California led the nation in the number of pediatric rheumatologists at the time with just 47.

There are less then 350 pediatric rheumatologists currently practicing in the United States, according to Patty-Resk.
Source: Adobe

“In Detroit, where I am, it’s just me and a rheumatologist,” Patty-Resk said. “Some states have many pediatric rheumatologists, but part of the problem is that not all of those people are fulltime working rheumatologists.

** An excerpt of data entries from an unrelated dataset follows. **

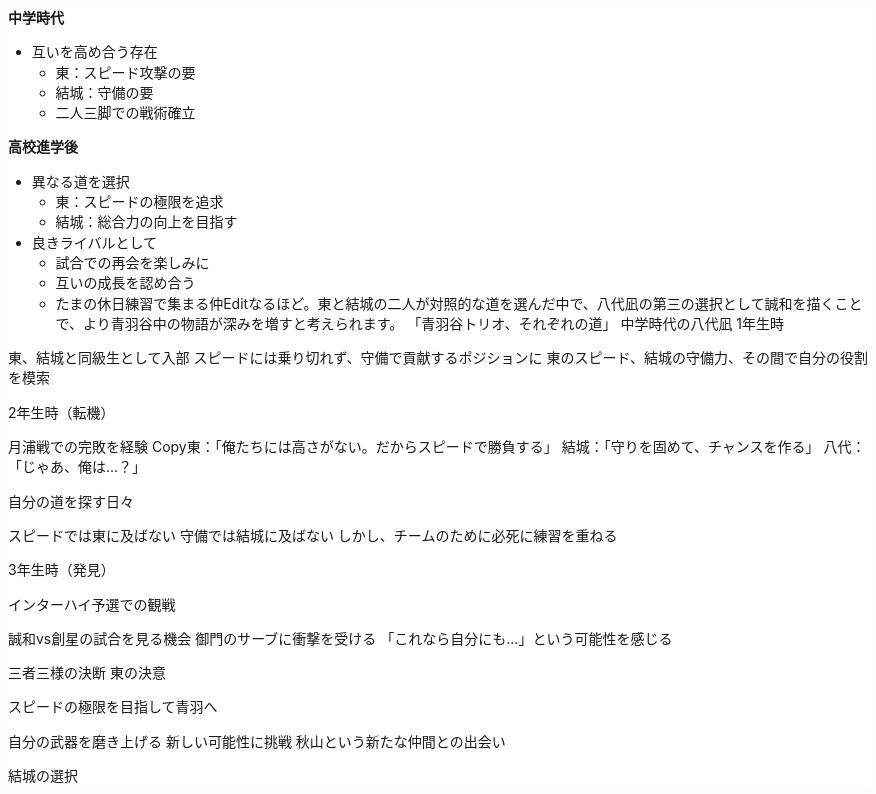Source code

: **中学時代**

- 互いを高め合う存在
    - 東：スピード攻撃の要
    - 結城：守備の要
    - 二人三脚での戦術確立

**高校進学後**

- 異なる道を選択
    - 東：スピードの極限を追求
    - 結城：総合力の向上を目指す
- 良きライバルとして
    - 試合での再会を楽しみに
    - 互いの成長を認め合う
    - たまの休日練習で集まる仲Editなるほど。東と結城の二人が対照的な道を選んだ中で、八代凪の第三の選択として誠和を描くことで、より青羽谷中の物語が深みを増すと考えられます。
「青羽谷トリオ、それぞれの道」
中学時代の八代凪
1年生時

東、結城と同級生として入部
スピードには乗り切れず、守備で貢献するポジションに
東のスピード、結城の守備力、その間で自分の役割を模索

2年生時（転機）

月浦戦での完敗を経験
Copy東：「俺たちには高さがない。だからスピードで勝負する」
結城：「守りを固めて、チャンスを作る」
八代：「じゃあ、俺は...？」

自分の道を探す日々

スピードでは東に及ばない
守備では結城に及ばない
しかし、チームのために必死に練習を重ねる



3年生時（発見）

インターハイ予選での観戦

誠和vs創星の試合を見る機会
御門のサーブに衝撃を受ける
「これなら自分にも...」という可能性を感じる



三者三様の決断
東の決意

スピードの極限を目指して青羽へ

自分の武器を磨き上げる
新しい可能性に挑戦
秋山という新たな仲間との出会い



結城の選択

Many are just part-time academic, or part-time clinical.”

According to Patty-Resk, the national average distance traveled to see a pediatric rheumatologist is 57 miles, compared with an average 25 miles traveled to visit other pediatric specialties.

Due to all of these factors, only a quarter of children with arthritis are receiving proper care and treatment, she said.

“That means that pediatric rheumatologists and pediatric providers are not taking care of these kids,” Patty-Resk said. “These kids are being taken care of by pediatricians, primary care, family practice and other folks.”

She later stressed the need for more pediatric providers trained in pediatric rheumatology, as well as loan forgiveness for physicians in pediatric rheumatology fellowship programs, ongoing rheumatology courses and telemedicine.

“I sit in a room full of residents in attending in our clinic, and when we have our limited downtime, I engage the residents in conversation,” Patty-Resk said. “These are people who are coming out of school with $400,000 of debt, and that is before they even think about a fellowship. They really need some help. This is serious.” – by Jason Laday


Patty-Resk C. Access to care. Presented at: Rheumatology Nurses Society Annual Conference; Aug. 7-10, 2010; Orlando, Florida.

Disclosure: Patty-Resk reports advisory board membership with Novartis and Sandoz.